Consider a Young Player’s “Athleticism”
I hate this word because it’s imprecise. When scouts and coaches talk about athleticism, they’re referring to an athlete’s general performance across several jock-type domains.
A running back with a 40-yard dash below 4.5 seconds has “athleticism,” but so does a guy who can do lots of reps on the bench press, or a guy with a 25+ inch vertical leap or 10+ foot broad jump. Most of these skills aren’t complimentary, yet they’re all covered under the umbrella of “athleticism.”
One problem with giving athleticism too much weight – RBs who are good at trucking and tackle-breaking just aren’t as valuable in the modern league as they once were. Young backs just aren’t going to be able to depend on those skills against the big men in the NFL.
Compare NFL Combine results to draft results to see how little most NFL coaches and administrative staff really care about pure athleticism. In 2021, the fastest 40-yard dash time came from Anthony Schwartz, who went in the 3rd round and totaled 135 yards as a rookie in Cleveland. The top two performers on the bench press went in the 4th and 6th rounds, and one of them still hasn’t played a down of pro football.
One of the best RBs from the 2021 draft was Travis Etienne out of Clemson. His performance in the Combine is pretty emblematic of what successful running backs accomplish – he ran a 4.45 40, benched 18 reps, and weighed in at 5’10 and 215 pounds. Of course, injury took Etienne out of his rookie season, so we still have no idea how his “athleticism” will translate to the real world.

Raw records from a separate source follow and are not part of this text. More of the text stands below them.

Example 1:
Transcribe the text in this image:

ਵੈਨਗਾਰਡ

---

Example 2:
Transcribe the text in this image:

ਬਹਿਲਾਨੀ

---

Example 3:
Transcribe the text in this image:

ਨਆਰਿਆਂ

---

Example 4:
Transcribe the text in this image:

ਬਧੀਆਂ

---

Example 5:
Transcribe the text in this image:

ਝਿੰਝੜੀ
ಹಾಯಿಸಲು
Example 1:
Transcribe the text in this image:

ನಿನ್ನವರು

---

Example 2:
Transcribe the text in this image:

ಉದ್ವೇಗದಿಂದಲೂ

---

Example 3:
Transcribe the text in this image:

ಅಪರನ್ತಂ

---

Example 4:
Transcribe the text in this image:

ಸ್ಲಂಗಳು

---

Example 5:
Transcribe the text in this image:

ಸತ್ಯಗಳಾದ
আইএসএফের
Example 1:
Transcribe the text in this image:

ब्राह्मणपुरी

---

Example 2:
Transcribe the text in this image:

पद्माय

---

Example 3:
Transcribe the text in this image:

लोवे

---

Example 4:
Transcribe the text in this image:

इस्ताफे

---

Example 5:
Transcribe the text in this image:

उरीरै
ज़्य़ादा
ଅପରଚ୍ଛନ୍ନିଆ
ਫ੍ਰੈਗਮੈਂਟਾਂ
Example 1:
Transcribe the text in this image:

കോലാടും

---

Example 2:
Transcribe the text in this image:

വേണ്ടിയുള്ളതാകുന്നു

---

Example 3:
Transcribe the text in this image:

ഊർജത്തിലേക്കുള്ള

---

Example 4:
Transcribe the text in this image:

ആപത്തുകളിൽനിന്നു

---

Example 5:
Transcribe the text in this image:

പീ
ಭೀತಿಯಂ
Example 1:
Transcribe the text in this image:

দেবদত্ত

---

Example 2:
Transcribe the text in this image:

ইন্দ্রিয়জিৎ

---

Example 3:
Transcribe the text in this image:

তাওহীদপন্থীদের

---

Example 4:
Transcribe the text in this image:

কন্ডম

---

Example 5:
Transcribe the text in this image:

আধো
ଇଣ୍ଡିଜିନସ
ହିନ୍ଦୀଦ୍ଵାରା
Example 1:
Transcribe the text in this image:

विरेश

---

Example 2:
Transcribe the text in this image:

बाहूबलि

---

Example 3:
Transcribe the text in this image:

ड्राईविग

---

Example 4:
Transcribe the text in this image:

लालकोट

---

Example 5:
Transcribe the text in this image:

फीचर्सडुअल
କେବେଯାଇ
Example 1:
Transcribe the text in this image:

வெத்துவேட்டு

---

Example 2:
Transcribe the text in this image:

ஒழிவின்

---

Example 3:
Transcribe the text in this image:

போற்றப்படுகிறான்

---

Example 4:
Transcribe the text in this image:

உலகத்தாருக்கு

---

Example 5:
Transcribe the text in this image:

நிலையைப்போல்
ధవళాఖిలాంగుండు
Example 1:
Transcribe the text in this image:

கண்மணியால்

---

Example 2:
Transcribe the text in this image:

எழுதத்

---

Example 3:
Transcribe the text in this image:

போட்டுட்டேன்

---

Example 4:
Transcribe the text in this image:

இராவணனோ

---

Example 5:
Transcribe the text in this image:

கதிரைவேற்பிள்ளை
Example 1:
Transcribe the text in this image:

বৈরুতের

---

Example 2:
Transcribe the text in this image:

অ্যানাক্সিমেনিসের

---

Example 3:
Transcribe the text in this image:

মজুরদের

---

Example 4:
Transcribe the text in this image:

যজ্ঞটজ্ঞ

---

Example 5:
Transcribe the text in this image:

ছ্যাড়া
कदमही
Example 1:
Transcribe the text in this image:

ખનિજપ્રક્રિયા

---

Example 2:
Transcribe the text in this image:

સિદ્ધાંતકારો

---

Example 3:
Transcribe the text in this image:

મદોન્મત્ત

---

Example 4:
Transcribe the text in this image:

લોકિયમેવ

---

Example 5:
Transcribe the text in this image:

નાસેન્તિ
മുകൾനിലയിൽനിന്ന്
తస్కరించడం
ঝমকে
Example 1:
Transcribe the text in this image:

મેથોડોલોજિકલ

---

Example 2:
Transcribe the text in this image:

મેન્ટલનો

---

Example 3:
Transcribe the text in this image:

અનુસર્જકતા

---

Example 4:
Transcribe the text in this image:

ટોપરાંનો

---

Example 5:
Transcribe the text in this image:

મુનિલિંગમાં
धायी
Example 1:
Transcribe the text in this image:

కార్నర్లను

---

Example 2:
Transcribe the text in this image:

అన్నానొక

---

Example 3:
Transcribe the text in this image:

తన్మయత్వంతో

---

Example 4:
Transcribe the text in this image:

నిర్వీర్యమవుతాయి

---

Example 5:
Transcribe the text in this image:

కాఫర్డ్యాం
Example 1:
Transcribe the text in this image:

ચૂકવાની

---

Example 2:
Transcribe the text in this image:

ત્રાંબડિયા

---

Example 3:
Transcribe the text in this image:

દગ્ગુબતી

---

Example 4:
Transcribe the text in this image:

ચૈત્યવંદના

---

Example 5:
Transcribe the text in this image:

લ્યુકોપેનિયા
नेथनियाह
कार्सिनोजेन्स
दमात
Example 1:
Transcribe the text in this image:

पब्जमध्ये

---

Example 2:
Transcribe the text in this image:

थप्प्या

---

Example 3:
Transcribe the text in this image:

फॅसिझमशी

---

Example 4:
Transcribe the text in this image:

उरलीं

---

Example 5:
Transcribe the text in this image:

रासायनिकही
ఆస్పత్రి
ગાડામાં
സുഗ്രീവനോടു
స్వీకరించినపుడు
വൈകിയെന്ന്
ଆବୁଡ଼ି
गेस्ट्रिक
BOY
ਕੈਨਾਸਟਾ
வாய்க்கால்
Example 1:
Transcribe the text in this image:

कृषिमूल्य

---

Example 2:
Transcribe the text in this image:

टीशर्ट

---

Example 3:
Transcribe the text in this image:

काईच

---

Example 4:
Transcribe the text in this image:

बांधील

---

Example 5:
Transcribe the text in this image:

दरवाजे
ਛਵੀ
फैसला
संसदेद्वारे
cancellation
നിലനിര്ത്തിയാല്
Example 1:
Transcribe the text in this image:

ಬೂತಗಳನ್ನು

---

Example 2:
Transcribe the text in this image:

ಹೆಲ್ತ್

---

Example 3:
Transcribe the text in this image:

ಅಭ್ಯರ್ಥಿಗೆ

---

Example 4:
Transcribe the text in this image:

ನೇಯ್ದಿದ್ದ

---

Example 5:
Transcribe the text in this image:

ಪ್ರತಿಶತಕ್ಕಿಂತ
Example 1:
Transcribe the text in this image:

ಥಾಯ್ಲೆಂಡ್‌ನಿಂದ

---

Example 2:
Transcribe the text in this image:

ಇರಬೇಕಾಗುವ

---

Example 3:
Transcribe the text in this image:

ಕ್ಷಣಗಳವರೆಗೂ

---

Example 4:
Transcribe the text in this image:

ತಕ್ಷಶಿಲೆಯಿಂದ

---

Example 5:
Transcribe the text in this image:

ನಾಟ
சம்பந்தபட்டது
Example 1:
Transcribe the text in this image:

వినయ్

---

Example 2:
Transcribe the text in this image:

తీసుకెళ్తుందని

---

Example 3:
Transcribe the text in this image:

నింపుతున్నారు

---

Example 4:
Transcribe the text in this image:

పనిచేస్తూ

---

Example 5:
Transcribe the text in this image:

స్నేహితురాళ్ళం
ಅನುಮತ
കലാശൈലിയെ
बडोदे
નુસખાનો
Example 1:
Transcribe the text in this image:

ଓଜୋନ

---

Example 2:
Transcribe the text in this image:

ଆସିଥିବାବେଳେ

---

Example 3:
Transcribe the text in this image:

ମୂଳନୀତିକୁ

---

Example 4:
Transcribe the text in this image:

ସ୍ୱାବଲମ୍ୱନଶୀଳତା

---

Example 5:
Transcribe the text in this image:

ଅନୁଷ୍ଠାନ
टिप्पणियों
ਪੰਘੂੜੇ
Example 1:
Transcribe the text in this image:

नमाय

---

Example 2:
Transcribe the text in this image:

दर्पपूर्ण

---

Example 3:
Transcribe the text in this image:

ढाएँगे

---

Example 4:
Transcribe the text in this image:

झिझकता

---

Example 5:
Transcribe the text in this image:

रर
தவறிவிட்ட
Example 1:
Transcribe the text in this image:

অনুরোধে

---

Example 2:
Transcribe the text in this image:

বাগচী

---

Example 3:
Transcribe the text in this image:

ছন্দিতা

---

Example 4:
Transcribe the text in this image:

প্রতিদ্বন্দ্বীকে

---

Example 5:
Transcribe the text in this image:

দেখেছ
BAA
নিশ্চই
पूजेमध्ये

Evaluating running backs at the high school and college level is tough. Pro football bettors have a huge library of free stats they can crunch on – college bettors unwilling to pay big bucks for access to advanced stats are forced to make do with what we can get our hands-on.
The four tips in this post will help you analyze the ground game of a college football team. About 65% of Division 1 college football teams use the ground game more often than they pass the ball. It’s possible to have a deep understanding of the abilities of college running backs (yes, including true freshmen) without spending money for advanced stats.